Astrid Köhler’s research interests are mainly concerned with the Cultural History of late 18th & early 19th Century Germany on the one hand, and the Literature written by East German Authors before and after German re-unification in 1990 on the other.
With regard to the former, she has published widely on salons and other forms of sociability in the Age of Goethe as well as on the public rituals and festivities, literary journals and prose fiction of the period (see School of Languages, Linguistics and Film website for select bibliography).
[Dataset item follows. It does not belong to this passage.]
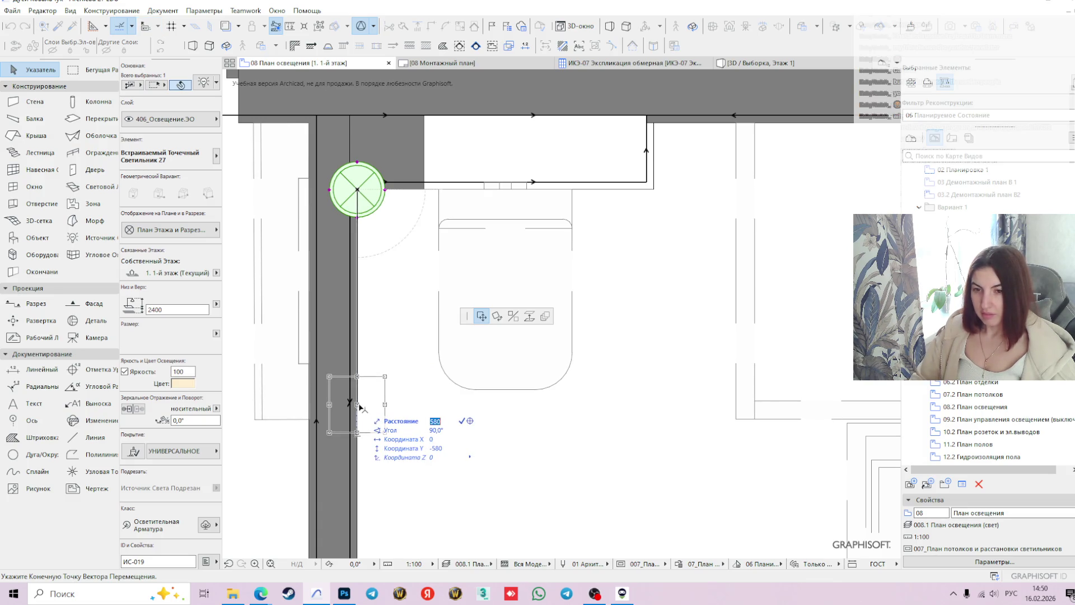
key("Return")
- Shift the spot light 400 and then a further 100 to the right
scroll(473, 392, "down", 5)
scroll(473, 392, "up", 2)
scroll(395, 391, "up", 3)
Her next major project is to investigate the cultural significance of spa-places in England and the German speaking countries around that time.
As to the latter, she has published several journal articles and is currently writing a book entitled “Brückenschläge: DDR-Autoren vor und nach der deutschen Wiedervereinigung.”
Expert supervision is available in both fields – but also more generally in the history of female authorship and women’s writing in the 19th and 20th centuries and in the historical sociology of literature.


Dr Angus Nicholls
On Research Leave 2016-17
Senior Lecturer in German and Comparative Literature

Angus Nicholls’s areas of research interest include: the comparative study of German and English Romanticisms; Goethe and his philosophical contemporaries (Hamann, Herder, Kant, Schiller, Schelling); theories of myth; the prehistory of psychoanalysis; German critical theory and philosophical hermeneutics (Adorno, Benjamin, Blumenberg, Gadamer); twentieth century Australian poetry.


Dr Falco Pfalzgraf
Senior Lecturer in German Linguistics

Dr Falco Pfalzgraf's main area of research is the application of discourse analysis [not CDA], especially concerning the influence of English upon German (Anglizismen, Denglisch), and the related subject of Linguistic Purism (the latter field being understood in its widest sense and with both a synchronic and diachronic focus). He also conducts research on the relationships between politics, language, and culture. His most recent work concerns discourses of foreignness in school books 1933-45.